Paradoxalement, les paramédicaux demandent des journées plus longues (passage en journées de 12h au lieu de 7 à 8h), à l’origine de nombreux mouvements sociaux. On doit s’interroger sur leurs rapports avec l’hôpital bien sûr mais aussi avec notre spécialité d’urgentiste et la place qu’elle leur accorde. Il existe des causes extrinsèques à nos services. La journée de 12 h permet de venir moins souvent à l’hôpital, réduire les trajets, diminuer le nombre de jours de présence, parfois pour sa vie privée, parfois pour faire des vacations à l’extérieur (comme pour les médecins d’ailleurs). Il est important de noter que cette demande d’évolution est subie par l’hôpital mais aussi par les organisations syndicales
Par ailleurs l’organisation des urgences est composée de deux pôles, l’extrahospitalier avec le SAMU et ses ambulances de réanimation médicalisées (les SMUR) et l’intra hospitalier, les services d’urgence. A l’heure où on ferme des services d’urgences (quand on ne trouve plus personne de l’hôpital, même non urgentiste, pour y faire des gardes) on fait souvent le choix de plutôt laisser un SMUR avec un médecin et une infirmière pour les « urgences vitales » avec quelques sorties en 24h. Il n’a jamais été prouvé le bénéfice de choix par rapport à celui de laisser le service d’urgences ouvert et le SMUR fermé.

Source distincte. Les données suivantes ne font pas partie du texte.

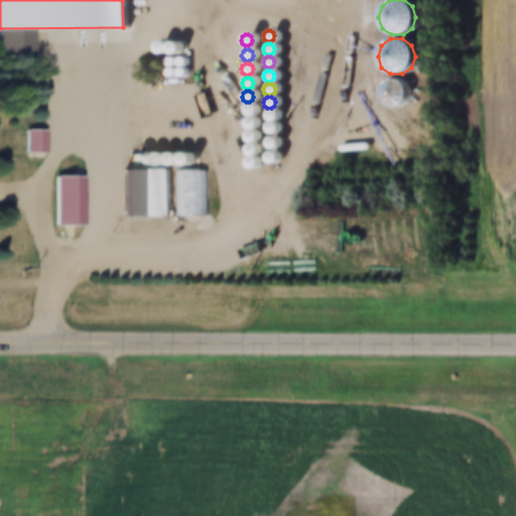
[(254,110),(253,107),(250,105),(247,105),(244,107),(243,110),(244,114),(247,116),(250,116),(253,114),(254,110)]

Pourtant d’autres solutions existent. Des solutions expérimentées parfois par nous-mêmes, comme des infirmiers en intervention, et de la telérégulation comme il existe de la téléconsultation. Elles permettraient de remettre des urgentistes … aux urgences. On ne peut plus demander à des médecins spécialistes de l’hôpital quand il y en a encore, de faire des gardes aux urgences alors que des urgentistes n’y vont plus. Cette solution permettrait aussi d’affirmer le rôle de la régulation des SAMU dans les soins urgents et vitaux.

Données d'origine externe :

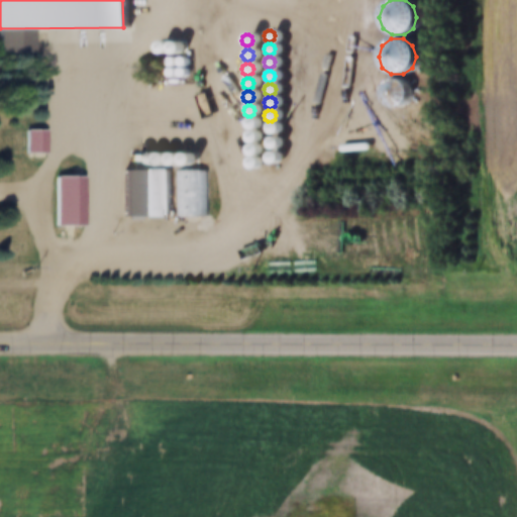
[(254,123),(253,120),(250,118),(247,118),(244,120),(243,123),(244,127),(247,129),(250,129),(253,127),(254,123)]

Les urgentistes qui ont révolutionné les prises en charge de nombreuses maladies doivent se révolutionner eux même, sortir des positions obsolètes. Sait-on que ce sont les pompiers qui les premiers ont mis dans infirmiers seuls dans des ambulances ? Ont permis de faire faire à des secouristes des électrocardiogrammes lus à distance par des médecins? Ça aurait dû être nous, médecins spécialistes de l’urgence d’avoir inventé et mis en place ça. Nous avons laissé passer l’occasion
Il nous faut une vision politique pour garder nos collègues infirmiers et sortir du conservatisme du rôle de l’infirmier et des autres soignants. Il nous faut sortir de notre pratique du management, fonctionnant sur les vieilles hiérarchies hospitalières alors que sur le terrain les relations sont horizontales dans un respect de l’expertise de chacun. On parle beaucoup d’associer les médecins à la gouvernance de l’hôpital (proposition que nous avions fait avec notre groupe la fabrique de la santé) mais personne ne parle d’associer les paramédicaux dans la gouvernance des services, voire d’en prendre la responsabilité. Il faut que nous fassions émerger la nouvelle génération de paramédicaux que nous pourrons accompagner dans de nouvelles carrières, sur le terrain et dans les universités comme dans les autres pays. C’est essentiel pour eux, c’est vital pour nos services.
Il est temps que les choses changent. Il est temps que la démocratie s’installe dans les organisations.
Sinon l’année prochaine, nous répèterons toujours les mêmes choses, jusqu’à que les urgences disparaissent de l’hôpital public.